> [Exercice 1] Résumez en deux phrases l'extrait sur la lutte entre Étéocle et Polynice.

> [Extrait]

——

Aux sept chefs sont opposés sept champions minutieusement sélectionnés par Étéocle : Mélanippos contre Tydée ; Polyphontès contre Capanée ; Mégaréos contre Étéoclos ; Hyperbios contre Hippomédon ; Actor contre Parthénopée ; Lasthénès contre Amphiaraos ; Étéocle contre son frère Polynice.
Les assaillants sont repoussés, la ville est sauvée. Mais un messager annonce que les deux frères se sont entre-tués. Leurs sœurs, Antigone et Ismène, sont plongées dans la douleur. Un héraut, au nom du peuple de Thèbes, déclare que Polynice, jugé traître à la patrie, sera privé de sépulture ; Étéocle, lui, sera enterré pieusement avec tous les honneurs. Malgré les menaces du héraut, Antigone jure qu'elle ensevelira son frère. Le chœur est divisé en deux : une parue soutient Antigone, l'autre se soumet aux volontés du peuple.
Le conflit qui oppose Étéocle et Polynice est également le sujet des Phéniciennes d'Euripide. Les Phéniciennes sont des femmes de Tyr en route pour Delphes ; elles ont fait halte à Thèbes. Dans la pièce, elles forment le chœur.
Même dans la mort, les deux frères se combattent ; Argia et Antigone jettent le cadavre de Polynice par inadvertance sur le bûcher où brûle celui d'Étéocle ; les flammes se repoussent, symbole d'une guerre absurde ; signe aussi que, même morts, les frères continuent de se haïr.
Voir aussi : Adraste
Le septième chef
le messager. Pour le septième chef, celui qui marche contre la septième porte et qui, il faut bien le dire, n'est autre que votre frère, de quelles fortunes il nous menace ! Franchir nos tours, entrer en roi dans cette ville, y faire retentir l'hymne de la victoire, et puis vous chercher et vous combattre, vous immoler, quand il devrait lui-même périr, ou, s'il faut que vous viviez, vous qui lui avez ravi l'honneur, vous flétrir à votre tour d'un exil déshonorant, voilà ses vœux ! il les proclame, il ose en prendre à témoin les dieux qui présidèrent à votre commune naissance les dieux de la terre paternelle. Sur son bouclier, d'un travail récent et habile, se voient deux figures : l'une, ciselée en or, est celle d'un guerrier ; l'autre représente une femme qui le conduit majestueusement par la main. « Je suis la Justice, lui fait dire l'inscription ; je ramènerai cet homme ; il rentrera dans sa patrie, dans la maison de ses pères... »

——

> [Liste des données]

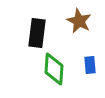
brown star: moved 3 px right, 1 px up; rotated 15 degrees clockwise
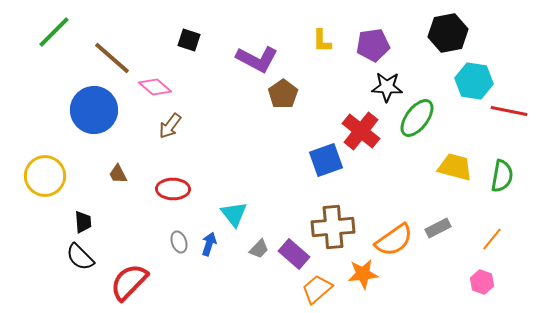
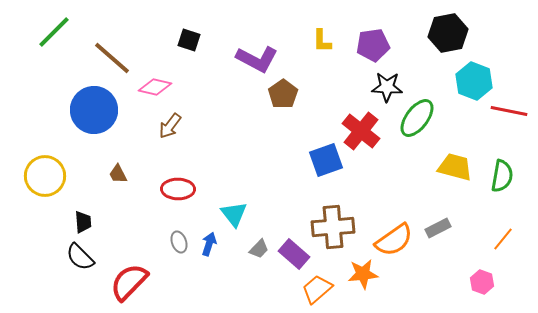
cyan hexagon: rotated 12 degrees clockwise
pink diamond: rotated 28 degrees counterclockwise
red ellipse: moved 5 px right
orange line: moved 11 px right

——

> [Exercice 2] Reproduisez à l'identique chaque ligne de tous les relevés, en laissant les images de côté.

> [Corrigé 1] Étéocle oppose aux sept chefs sept champions choisis avec soin ; les assaillants sont repoussés et la ville est sauvée, mais les deux frères s'entre-tuent. Un héraut annonce que Polynice, jugé traître, sera privé de sépulture alors qu'Étéocle sera enterré avec tous les honneurs, et Antigone jure malgré les menaces d'ensevelir son frère.

> [Corrigé 2]
brown star: moved 3 px right, 1 px up; rotated 15 degrees clockwise
cyan hexagon: rotated 12 degrees clockwise
pink diamond: rotated 28 degrees counterclockwise
red ellipse: moved 5 px right
orange line: moved 11 px right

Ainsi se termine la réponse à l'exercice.